I have had the privilege of studying the spirit of the English, the French and the Belgians at a time when that spirit was being severely tested—when their fortunes were at their lowest ebb since the days just before the battle of the Marne. Their spring advance had utterly failed to materialize; throughout the summer they had been held in almost complete check by the Germans' depleted line. The Dardanelles had turned out to be a slaughter-house, with success appearing more and more precarious, and the only alternative to success seeming to be disaster.
The starvation of Germany had become a conceded impossibility. Her dearth of rubber, copper, cotton, etc., had assumed more and more the nature of a superable handicap rather than a decisive crippling. Her financial situation had already made fools of so many economic seers that they had become less and less didactic regarding her impending bankruptcy.
The practical success of allied diplomacy among the Balkan neutrals had grown to seem more and more dubious.
Finally, Russia had been so manhandled that in the opinion of British and French military authorities with whom I talked it would take her from one to two years to reorganize her armies into condition for an effective offensive.
Yet, in spite of all these admitted disadvantages, I did not meet a single Frenchman, Englishman or Belgian who was not sincerely confident of ultimate victory. But only an ultimate peace could, in their conviction, be victorious. An immediate peace, or a peace in the near future, no matter what the German concessions, would for the Allies be the peace of defeat.
From Germany must come, not concessions, but abandonments, or the war, with all its hideous sacrifices unredeemed, would be a failure. Such an artificially fabricated peace, such a compromise between irreconcilable principles, would be but the prelude, more or less dragged out, to a fresh conflict.
I have talked to men and women of many classes, of many degrees of education and of many grades of intelligence. I found their views unanimous and their reasons for these views so constantly the same as finally to seem almost hackneyed.
I am aware of the existence in England of such a body of peace propagandists as the Union of Democratic Control, and in Holland of some French pacifists, and scattered here and there of Internationalists.
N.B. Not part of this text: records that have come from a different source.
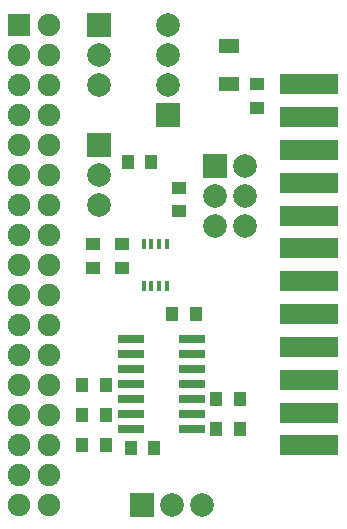
<source format=gbr>
%FSLAX23Y23*%
%MOMM*%
%ADD10R,5X1.8*%
%ADD11C,0.2*%
%ADD12C,0.1*%
%ADD13R,1.9X1.9*%
%ADD14C,1.9*%
%ADD15R,1.7X1.3*%
%ADD16R,1X1.25*%
%ADD17R,1X1.3*%
%ADD18R,1.3X1*%
%ADD19R,2X2*%
%ADD20C,2*%
%ADD21R,1.25X1*%
%ADD22R,0.4X0.9*%
%ADD23R,2.2X0.7*%
%ADD24C,0.05*%
%LPD*%
G54D10*
X27300Y38100D03*
G54D10*
X27300Y35320D03*
G54D10*
X27300Y32540D03*
G54D10*
X27300Y29760D03*
G54D10*
X27300Y26980D03*
G54D10*
X27300Y24200D03*
G54D10*
X27300Y21420D03*
G54D10*
X27300Y18640D03*
G54D10*
X27300Y15860D03*
G54D10*
X27300Y13080D03*
G54D10*
X27300Y10300D03*
G54D10*
X27300Y7520D03*
G54D13*
X2770Y43150D03*
G54D14*
X5310Y43150D03*
G54D14*
X2770Y40610D03*
G54D14*
X5310Y40610D03*
G54D14*
X2770Y38070D03*
G54D14*
X5310Y38070D03*
G54D14*
X2770Y35530D03*
G54D14*
X5310Y35530D03*
G54D14*
X2770Y32990D03*
G54D14*
X5310Y32990D03*
G54D14*
X2770Y30450D03*
G54D14*
X5310Y30450D03*
G54D14*
X2770Y27910D03*
G54D14*
X5310Y27910D03*
G54D14*
X2770Y25370D03*
G54D14*
X5310Y25370D03*
G54D14*
X2770Y22830D03*
G54D14*
X5310Y22830D03*
G54D14*
X2770Y20290D03*
G54D14*
X5310Y20290D03*
G54D14*
X2770Y17750D03*
G54D14*
X5310Y17750D03*
G54D14*
X2770Y15210D03*
G54D14*
X5310Y15210D03*
G54D14*
X2770Y12670D03*
G54D14*
X5310Y12670D03*
G54D14*
X2770Y10130D03*
G54D14*
X5310Y10130D03*
G54D14*
X2770Y7590D03*
G54D14*
X5310Y7590D03*
G54D14*
X2770Y5050D03*
G54D14*
X5310Y5050D03*
G54D14*
X2770Y2510D03*
G54D14*
X5310Y2510D03*
G54D15*
X20470Y38100D03*
G54D15*
X20470Y41350D03*
G54D16*
X12190Y7260D03*
G54D17*
X14190Y7260D03*
G54D18*
X11440Y22570D03*
G54D18*
X11440Y24570D03*
G54D19*
X15350Y35510D03*
G54D20*
X15350Y38050D03*
G54D20*
X15350Y40590D03*
G54D20*
X15350Y43130D03*
G54D19*
X13170Y2510D03*
G54D20*
X15710Y2510D03*
G54D20*
X18250Y2510D03*
G54D19*
X9460Y43150D03*
G54D20*
X9460Y40610D03*
G54D20*
X9460Y38070D03*
G54D19*
X9460Y32990D03*
G54D20*
X9460Y30450D03*
G54D20*
X9460Y27910D03*
G54D20*
X21890Y31150D03*
G54D20*
X21890Y28610D03*
G54D20*
X21890Y26070D03*
G54D19*
X19350Y31150D03*
G54D20*
X19350Y28610D03*
G54D20*
X19350Y26070D03*
G54D21*
X8990Y22570D03*
G54D18*
X8990Y24570D03*
G54D16*
X21430Y11410D03*
G54D17*
X19430Y11410D03*
G54D16*
X13940Y31520D03*
G54D17*
X11940Y31520D03*
G54D18*
X16270Y27350D03*
G54D18*
X16270Y29350D03*
G54D17*
X19430Y8870D03*
G54D17*
X21430Y8870D03*
G54D17*
X17710Y18670D03*
G54D17*
X15710Y18670D03*
G54D18*
X22880Y36100D03*
G54D18*
X22880Y38100D03*
G54D17*
X8090Y12670D03*
G54D16*
X10090Y12670D03*
G54D17*
X8090Y10130D03*
G54D17*
X10090Y10130D03*
G54D16*
X8090Y7590D03*
G54D17*
X10090Y7590D03*
G54D22*
X13290Y21020D03*
G54D22*
X13940Y21020D03*
G54D22*
X14590Y21020D03*
G54D22*
X15240Y21020D03*
G54D22*
X13290Y24570D03*
G54D22*
X13940Y24570D03*
G54D22*
X14590Y24570D03*
G54D22*
X15240Y24570D03*
G54D23*
X17400Y12680D03*
G54D23*
X17400Y11410D03*
G54D23*
X17400Y10140D03*
G54D23*
X17400Y8870D03*
G54D23*
X12200Y12680D03*
G54D23*
X12200Y11410D03*
G54D23*
X12200Y10140D03*
G54D23*
X12200Y8870D03*
G54D23*
X17400Y13950D03*
G54D23*
X17400Y15220D03*
G54D23*
X17400Y16490D03*
G54D23*
X12200Y16490D03*
G54D23*
X12200Y15220D03*
G54D23*
X12200Y13950D03*
M02*

</source>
But of all the men and women with whom I casually talked there was not one who shared these gentlemen's views.
Of all the French statements of reasons why the war must go on, which were iterated and reiterated to me, the best came from a prince, a retired naval captain and a little dressmaker. Unfortunately, they may not be quoted by name.
The prince said: "After this taste of blood the world can never remain long at peace while any powerful nation dedicates itself to the ideals and instincts of militarism. Germany, under the guidance of Prussia, is to-day such a nation. These aims and instincts have been so thoroughly absorbed by her people that, even if they sincerely wished to, these people could not eliminate them inside of two or three generations. It is ludicrous to imagine that these characteristics, which have become nearly if not quite hereditary, could be negotiated out of them. They must be subjugated out of the German people."